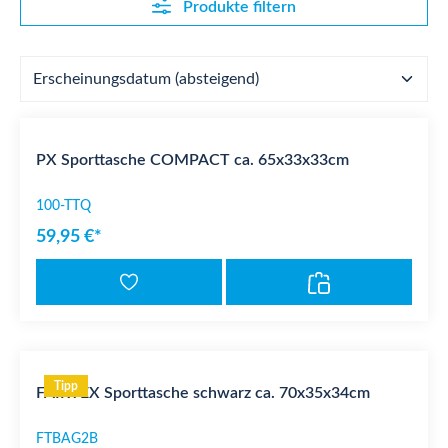
Produkte filtern
PX Sporttasche COMPACT ca. 65x33x33cm
100-TTQ
59,95 €*
Tipp
FAIRTEX Sporttasche schwarz ca. 70x35x34cm
FTBAG2B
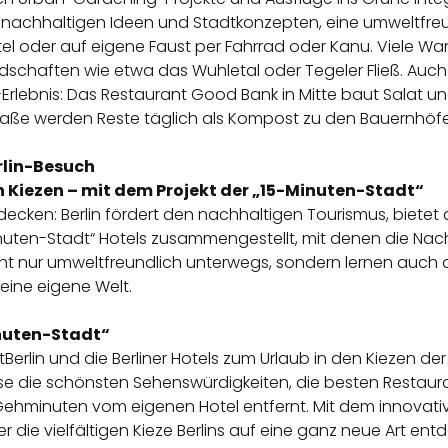
nachhaltigen Ideen und Stadtkonzepten, eine umweltfreu
el oder auf eigene Faust per
Fahrrad
oder
Kanu
. Viele
Wa
chaften wie etwa das Wuhletal oder Tegeler Fließ. Auch f
n-Erlebnis: Das Restaurant
Good Bank
in Mitte baut Salat u
traße werden Reste täglich als Kompost zu den Bauernhöf
rlin-Besuch
en Kiezen – mit dem Projekt der „15-Minuten-Stadt“
decken: Berlin fördert den nachhaltigen Tourismus, biete
inuten-Stadt“ Hotels zusammengestellt, mit denen die Na
ht nur umweltfreundlich unterwegs, sondern lernen auch 
e eine eigene Welt.
inuten-Stadt“
Berlin und die Berliner Hotels zum Urlaub in den Kiezen der
se die schönsten Sehenswürdigkeiten, die besten Restaur
Gehminuten vom eigenen Hotel entfernt. Mit dem innovative
er die vielfältigen Kieze Berlins auf eine ganz neue Art en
-.-.-
▸ Exercise instructions:
Starting with the line that contains "el oder auf eigene Faust per", restate every line through the end of the records above, exactly and with no other lines.

▸ Expected answer:
el oder auf eigene Faust per
Fahrrad
oder
Kanu
. Viele
Wa
chaften wie etwa das Wuhletal oder Tegeler Fließ. Auch f
n-Erlebnis: Das Restaurant
Good Bank
in Mitte baut Salat u
traße werden Reste täglich als Kompost zu den Bauernhöf
rlin-Besuch
en Kiezen – mit dem Projekt der „15-Minuten-Stadt“
decken: Berlin fördert den nachhaltigen Tourismus, biete
inuten-Stadt“ Hotels zusammengestellt, mit denen die Na
ht nur umweltfreundlich unterwegs, sondern lernen auch 
e eine eigene Welt.
inuten-Stadt“
Berlin und die Berliner Hotels zum Urlaub in den Kiezen der
se die schönsten Sehenswürdigkeiten, die besten Restaur
Gehminuten vom eigenen Hotel entfernt. Mit dem innovative
er die vielfältigen Kieze Berlins auf eine ganz neue Art en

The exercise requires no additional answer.